A human reader looking at a newspaper page is generally able to distinguish advertisements from editorial content quickly and accurately at a glance. Advertisements tend to be visually distinct, featuring bright colorful designs, all capitalized text, large and distinctive fonts, and inverted text colors (light color text against dark backgrounds). A quick visual pass is therefore more often than not all that is required. Wherever any ambiguity persists, it can be resolved by reading a portion of the text. The presence of named commercial entities and logos along with advertisement-specific language tends to clear up any lingering uncertainty.

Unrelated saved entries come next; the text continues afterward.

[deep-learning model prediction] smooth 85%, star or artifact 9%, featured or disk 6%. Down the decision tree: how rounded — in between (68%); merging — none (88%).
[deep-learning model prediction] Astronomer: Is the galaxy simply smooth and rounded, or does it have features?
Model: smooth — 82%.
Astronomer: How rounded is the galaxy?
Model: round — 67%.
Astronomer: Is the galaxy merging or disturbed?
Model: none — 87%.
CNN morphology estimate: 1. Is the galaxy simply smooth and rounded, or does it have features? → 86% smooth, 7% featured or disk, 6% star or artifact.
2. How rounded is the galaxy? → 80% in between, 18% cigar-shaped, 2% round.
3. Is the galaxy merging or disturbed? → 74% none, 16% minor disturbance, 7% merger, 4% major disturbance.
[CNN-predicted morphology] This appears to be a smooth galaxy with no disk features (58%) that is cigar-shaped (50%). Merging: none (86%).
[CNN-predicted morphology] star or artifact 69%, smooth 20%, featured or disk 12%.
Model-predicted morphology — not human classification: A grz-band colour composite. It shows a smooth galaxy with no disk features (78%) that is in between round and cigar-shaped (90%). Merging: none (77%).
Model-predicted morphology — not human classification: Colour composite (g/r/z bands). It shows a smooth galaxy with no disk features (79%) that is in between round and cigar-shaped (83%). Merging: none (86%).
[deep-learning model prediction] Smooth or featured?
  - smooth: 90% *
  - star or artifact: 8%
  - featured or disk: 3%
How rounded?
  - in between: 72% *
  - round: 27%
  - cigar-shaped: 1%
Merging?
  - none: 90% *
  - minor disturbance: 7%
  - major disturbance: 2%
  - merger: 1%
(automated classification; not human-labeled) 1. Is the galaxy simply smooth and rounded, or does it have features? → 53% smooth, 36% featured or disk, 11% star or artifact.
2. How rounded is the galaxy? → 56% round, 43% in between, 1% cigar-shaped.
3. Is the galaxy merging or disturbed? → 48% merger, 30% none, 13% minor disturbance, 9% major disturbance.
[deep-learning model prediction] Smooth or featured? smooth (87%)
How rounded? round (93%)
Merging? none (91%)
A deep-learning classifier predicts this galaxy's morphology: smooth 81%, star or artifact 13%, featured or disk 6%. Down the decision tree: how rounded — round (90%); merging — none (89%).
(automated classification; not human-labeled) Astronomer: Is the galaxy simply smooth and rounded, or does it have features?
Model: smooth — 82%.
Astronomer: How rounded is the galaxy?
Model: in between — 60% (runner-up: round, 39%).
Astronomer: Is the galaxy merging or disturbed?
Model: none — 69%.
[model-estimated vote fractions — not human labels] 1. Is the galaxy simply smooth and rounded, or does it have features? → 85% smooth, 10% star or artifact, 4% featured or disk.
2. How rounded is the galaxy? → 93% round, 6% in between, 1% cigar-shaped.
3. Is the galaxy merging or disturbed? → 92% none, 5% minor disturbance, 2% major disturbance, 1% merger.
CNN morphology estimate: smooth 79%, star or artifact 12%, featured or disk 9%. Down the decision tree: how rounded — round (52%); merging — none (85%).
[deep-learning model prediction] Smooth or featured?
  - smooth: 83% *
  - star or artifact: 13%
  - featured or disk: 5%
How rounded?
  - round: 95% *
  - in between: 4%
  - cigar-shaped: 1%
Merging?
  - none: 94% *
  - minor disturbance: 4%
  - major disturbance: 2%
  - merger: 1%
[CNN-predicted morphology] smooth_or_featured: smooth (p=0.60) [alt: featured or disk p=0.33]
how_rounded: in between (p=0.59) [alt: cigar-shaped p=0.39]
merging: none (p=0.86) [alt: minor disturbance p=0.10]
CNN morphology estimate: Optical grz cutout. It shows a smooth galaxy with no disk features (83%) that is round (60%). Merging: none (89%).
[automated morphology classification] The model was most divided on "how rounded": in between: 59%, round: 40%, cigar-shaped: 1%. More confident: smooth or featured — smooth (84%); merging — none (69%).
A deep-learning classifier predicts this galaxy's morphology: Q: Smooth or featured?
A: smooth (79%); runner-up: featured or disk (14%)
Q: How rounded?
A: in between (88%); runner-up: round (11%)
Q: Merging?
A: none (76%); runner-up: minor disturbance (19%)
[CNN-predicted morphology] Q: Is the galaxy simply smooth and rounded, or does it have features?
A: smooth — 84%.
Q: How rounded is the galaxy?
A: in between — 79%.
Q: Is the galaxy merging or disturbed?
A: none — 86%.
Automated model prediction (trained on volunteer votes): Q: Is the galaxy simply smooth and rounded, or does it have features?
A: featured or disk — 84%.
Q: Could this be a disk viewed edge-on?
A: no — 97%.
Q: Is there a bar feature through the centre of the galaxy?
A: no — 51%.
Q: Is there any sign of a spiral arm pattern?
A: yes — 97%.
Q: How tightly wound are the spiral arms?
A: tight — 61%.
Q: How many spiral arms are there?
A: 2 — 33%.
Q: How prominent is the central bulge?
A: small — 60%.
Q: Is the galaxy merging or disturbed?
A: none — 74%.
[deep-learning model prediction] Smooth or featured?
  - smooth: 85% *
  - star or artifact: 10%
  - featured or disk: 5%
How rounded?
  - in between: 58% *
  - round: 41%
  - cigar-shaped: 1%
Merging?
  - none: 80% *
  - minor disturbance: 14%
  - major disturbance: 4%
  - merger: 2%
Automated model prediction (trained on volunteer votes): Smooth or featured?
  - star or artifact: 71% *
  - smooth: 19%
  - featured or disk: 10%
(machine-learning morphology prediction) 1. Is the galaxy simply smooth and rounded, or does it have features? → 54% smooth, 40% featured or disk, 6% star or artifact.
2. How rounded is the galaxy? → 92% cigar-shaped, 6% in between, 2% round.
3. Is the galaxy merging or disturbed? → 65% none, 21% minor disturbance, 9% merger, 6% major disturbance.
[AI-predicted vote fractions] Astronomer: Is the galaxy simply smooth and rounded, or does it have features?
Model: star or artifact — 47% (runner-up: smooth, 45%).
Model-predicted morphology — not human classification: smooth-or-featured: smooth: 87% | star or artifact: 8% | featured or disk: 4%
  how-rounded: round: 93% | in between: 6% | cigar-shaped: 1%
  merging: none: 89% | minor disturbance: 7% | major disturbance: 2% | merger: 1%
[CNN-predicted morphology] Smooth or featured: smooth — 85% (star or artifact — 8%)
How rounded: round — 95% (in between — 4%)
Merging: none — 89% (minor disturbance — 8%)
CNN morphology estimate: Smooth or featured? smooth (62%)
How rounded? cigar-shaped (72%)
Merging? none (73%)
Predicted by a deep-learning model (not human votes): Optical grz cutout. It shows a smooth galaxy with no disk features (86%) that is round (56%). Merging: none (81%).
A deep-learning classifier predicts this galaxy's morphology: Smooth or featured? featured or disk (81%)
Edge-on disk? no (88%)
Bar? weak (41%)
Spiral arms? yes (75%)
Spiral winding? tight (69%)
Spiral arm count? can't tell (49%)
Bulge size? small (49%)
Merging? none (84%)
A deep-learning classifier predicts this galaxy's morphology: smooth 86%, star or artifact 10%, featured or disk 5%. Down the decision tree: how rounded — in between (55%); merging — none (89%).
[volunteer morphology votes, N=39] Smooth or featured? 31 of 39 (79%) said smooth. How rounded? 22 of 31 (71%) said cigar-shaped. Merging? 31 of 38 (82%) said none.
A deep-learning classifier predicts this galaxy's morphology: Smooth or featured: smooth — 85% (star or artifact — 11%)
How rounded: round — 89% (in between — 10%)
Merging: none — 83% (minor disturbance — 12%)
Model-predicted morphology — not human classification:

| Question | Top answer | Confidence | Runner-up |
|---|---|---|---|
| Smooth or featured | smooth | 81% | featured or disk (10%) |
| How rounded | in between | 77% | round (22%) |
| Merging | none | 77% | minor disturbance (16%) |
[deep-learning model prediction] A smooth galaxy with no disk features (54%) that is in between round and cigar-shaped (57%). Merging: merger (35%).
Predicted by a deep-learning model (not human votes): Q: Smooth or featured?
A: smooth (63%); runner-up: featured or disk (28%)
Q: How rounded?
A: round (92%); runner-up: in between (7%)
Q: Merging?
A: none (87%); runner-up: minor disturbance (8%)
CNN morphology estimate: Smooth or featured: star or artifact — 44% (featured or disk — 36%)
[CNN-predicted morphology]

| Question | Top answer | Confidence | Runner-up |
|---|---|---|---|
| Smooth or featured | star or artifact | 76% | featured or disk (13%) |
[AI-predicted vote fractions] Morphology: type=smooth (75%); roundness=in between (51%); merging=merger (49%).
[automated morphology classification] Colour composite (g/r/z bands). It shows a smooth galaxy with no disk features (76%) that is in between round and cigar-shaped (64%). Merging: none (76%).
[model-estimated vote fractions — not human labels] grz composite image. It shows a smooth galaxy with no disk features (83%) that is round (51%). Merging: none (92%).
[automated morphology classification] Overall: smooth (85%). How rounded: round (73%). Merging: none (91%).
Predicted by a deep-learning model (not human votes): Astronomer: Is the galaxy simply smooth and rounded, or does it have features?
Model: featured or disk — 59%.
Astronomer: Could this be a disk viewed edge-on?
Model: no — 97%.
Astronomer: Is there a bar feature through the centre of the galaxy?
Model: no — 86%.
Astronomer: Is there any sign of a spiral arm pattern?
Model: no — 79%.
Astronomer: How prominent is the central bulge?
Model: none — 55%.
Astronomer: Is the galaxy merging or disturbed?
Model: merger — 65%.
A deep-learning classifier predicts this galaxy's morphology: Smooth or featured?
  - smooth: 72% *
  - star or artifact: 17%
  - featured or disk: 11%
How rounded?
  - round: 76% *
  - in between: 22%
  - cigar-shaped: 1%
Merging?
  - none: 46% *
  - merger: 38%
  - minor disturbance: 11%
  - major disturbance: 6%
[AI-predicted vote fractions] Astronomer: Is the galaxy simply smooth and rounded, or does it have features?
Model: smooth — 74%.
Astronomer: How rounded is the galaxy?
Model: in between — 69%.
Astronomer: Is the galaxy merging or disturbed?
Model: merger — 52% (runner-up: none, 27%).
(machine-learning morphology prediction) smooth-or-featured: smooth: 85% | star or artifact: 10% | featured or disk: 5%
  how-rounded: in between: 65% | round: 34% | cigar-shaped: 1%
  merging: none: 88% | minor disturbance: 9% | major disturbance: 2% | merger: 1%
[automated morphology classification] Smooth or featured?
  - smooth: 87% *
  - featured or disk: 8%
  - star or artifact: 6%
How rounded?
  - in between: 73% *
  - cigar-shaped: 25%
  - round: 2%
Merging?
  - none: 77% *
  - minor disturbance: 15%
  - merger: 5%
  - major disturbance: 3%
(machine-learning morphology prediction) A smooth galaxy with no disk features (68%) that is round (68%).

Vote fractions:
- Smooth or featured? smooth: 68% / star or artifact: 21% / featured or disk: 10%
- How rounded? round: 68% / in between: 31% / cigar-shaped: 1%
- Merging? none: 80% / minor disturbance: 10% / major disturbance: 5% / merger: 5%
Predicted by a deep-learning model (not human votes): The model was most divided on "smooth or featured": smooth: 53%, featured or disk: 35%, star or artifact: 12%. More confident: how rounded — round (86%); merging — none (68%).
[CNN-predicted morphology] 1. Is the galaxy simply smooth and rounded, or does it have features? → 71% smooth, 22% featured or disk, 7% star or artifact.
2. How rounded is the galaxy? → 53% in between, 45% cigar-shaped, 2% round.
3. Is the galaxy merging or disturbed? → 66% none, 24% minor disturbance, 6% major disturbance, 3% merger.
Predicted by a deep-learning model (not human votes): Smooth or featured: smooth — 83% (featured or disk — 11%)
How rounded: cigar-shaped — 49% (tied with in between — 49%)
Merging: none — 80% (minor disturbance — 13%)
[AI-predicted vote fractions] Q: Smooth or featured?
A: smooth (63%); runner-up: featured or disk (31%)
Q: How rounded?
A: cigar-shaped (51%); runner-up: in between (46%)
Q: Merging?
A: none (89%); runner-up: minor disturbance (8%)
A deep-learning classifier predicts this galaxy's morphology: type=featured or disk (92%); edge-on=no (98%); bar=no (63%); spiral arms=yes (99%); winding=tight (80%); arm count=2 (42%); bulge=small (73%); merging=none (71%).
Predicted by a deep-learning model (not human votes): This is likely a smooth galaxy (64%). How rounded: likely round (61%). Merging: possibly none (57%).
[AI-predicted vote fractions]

Ideally, a machine learning model built to classify advertisements should be able to incorporate information from an array of senses similar to the ones we are using when making a determination. And since the way we classify content is through a combination of visual and contextual language clues, we aim for our model to do the same.
Our objective with this article is to propose and evaluate an advertisement classifier trained as a single joint model using three diverse set of features: images, text and metadata. In order to further investigate the contribution of each component part of this model, ablation studies are performed where selected model components are omitted in the training.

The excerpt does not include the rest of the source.